Study indicates Germany losing industrial jobs
The hardest-hit industry was the automotive sector, which saw nearly 45,400 net job losses — making up nearly half of all cuts — amid weak sales and growing competition.
By the end of the first quarter of 2024, industrial employment fell by 1.8% from a year earlier, dropping to about 5.46 million. Since 2019, the number of industrial workers has gone down by 3.8% — a reduction of 217,000 — from a peak of nearly 5.7 million in 2018.
Jan Brorhilker, managing partner at EY, explained that companies are under pressure from aggressive competition — particularly from Chinese firms — weak European demand, and an uncertain US market.
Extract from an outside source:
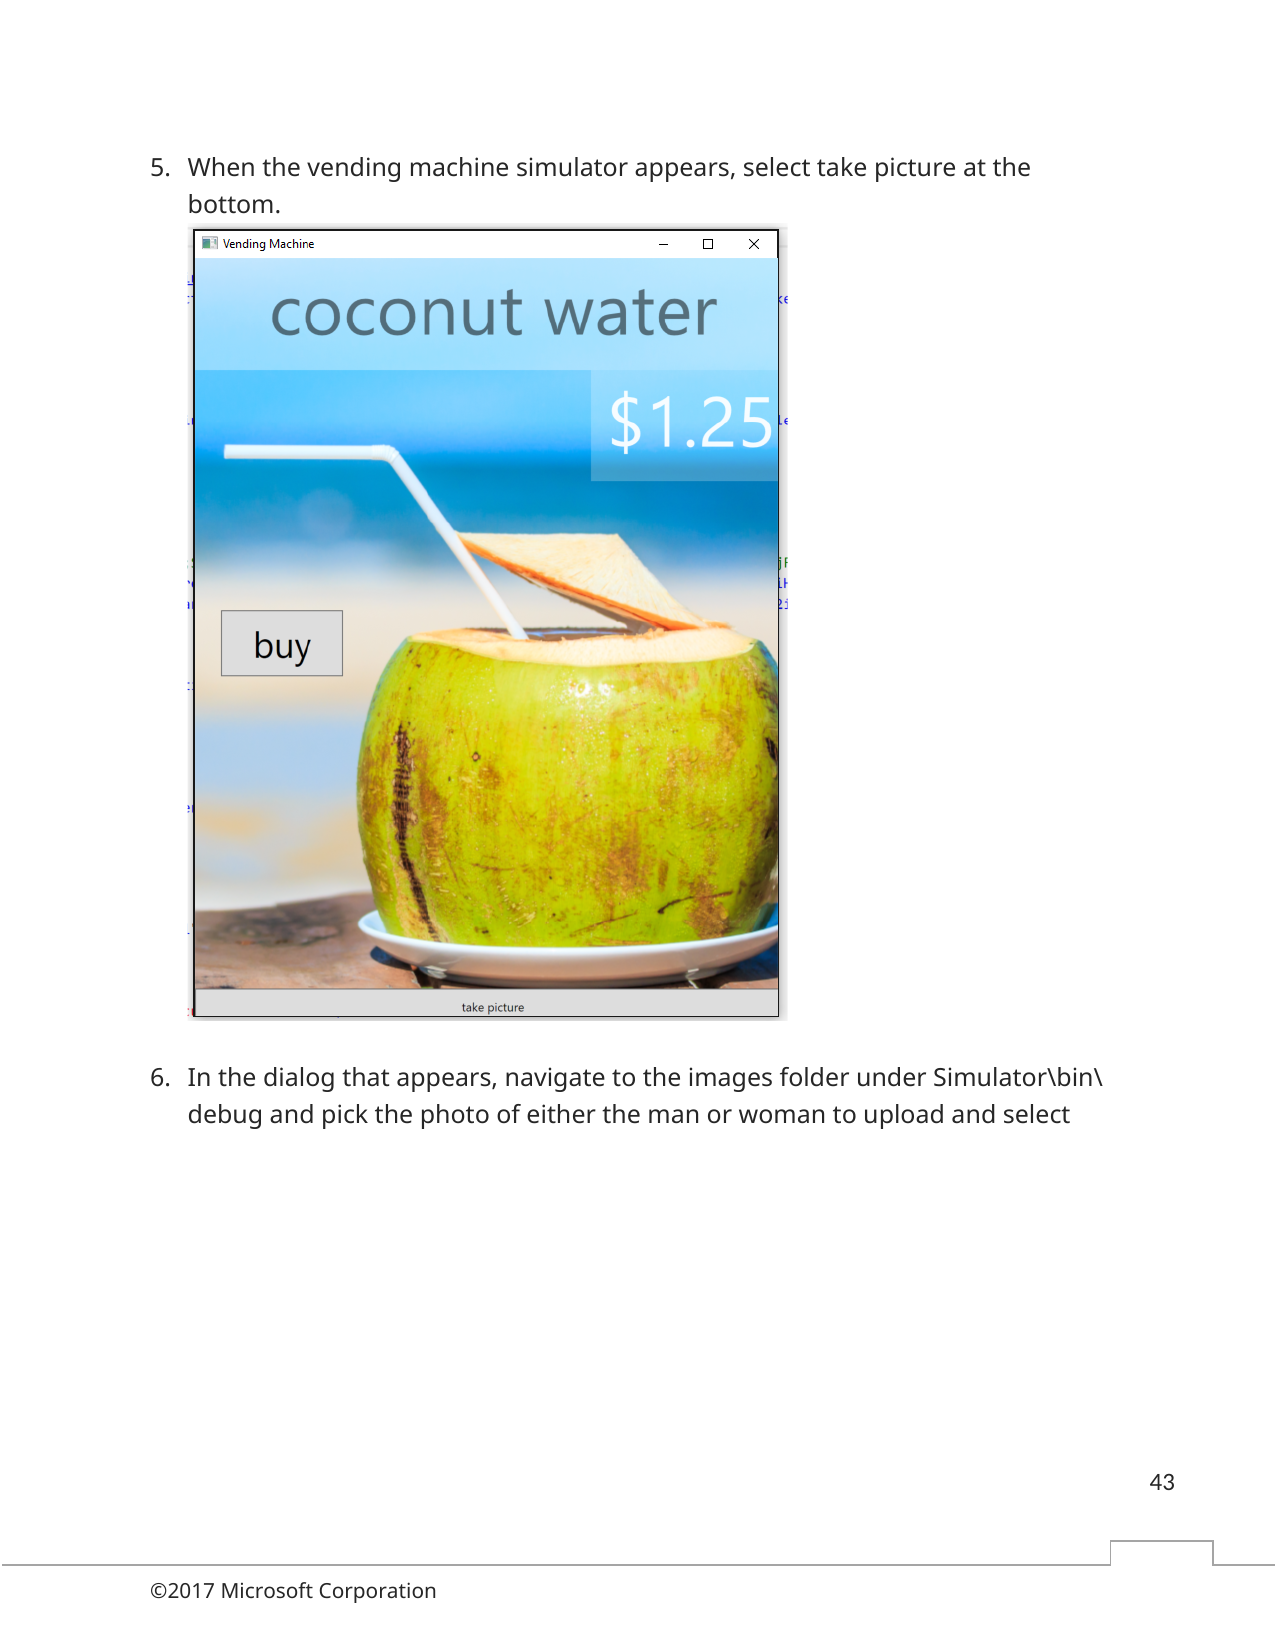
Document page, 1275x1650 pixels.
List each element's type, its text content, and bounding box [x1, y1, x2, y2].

Rising energy and labor expenses have made it more challenging for businesses to stay competitive.
Brorhilker also predicted a further 70,000 job losses by the end of the year, noting companies in sectors like machinery and automotive are cutting back to control costs.
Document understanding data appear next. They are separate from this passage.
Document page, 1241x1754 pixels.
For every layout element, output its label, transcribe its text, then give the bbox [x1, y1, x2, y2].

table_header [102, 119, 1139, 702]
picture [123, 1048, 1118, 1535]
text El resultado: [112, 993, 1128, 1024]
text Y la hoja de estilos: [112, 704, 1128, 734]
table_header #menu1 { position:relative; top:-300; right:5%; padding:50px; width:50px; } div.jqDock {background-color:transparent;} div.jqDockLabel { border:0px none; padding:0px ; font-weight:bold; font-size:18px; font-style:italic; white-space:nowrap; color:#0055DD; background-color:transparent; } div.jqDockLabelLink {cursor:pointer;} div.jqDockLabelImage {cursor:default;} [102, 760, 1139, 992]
The report highlights struggles within Germany’s car industry, which is battling weak sales, competition from Chinese makers, and a dramatic shift toward electric vehicles. Sector employment fell nearly 6% to about 734,000 by late March. Industries like metal production and textile manufacturing also shed more than 4% of their workforce.
Some view these losses as a sign of deindustrialization — reflecting the ongoing economic effects of severed ties with Russian energy following the Nord Stream pipeline incident and subsequent European sanctions.
Despite these pressures, German Chancellor Friedrich Merz remained firm in his policy against Moscow, pledging further measures to undermine its “war machine”—including a new €5 billion ($5.6 billion) aid package for Ukraine.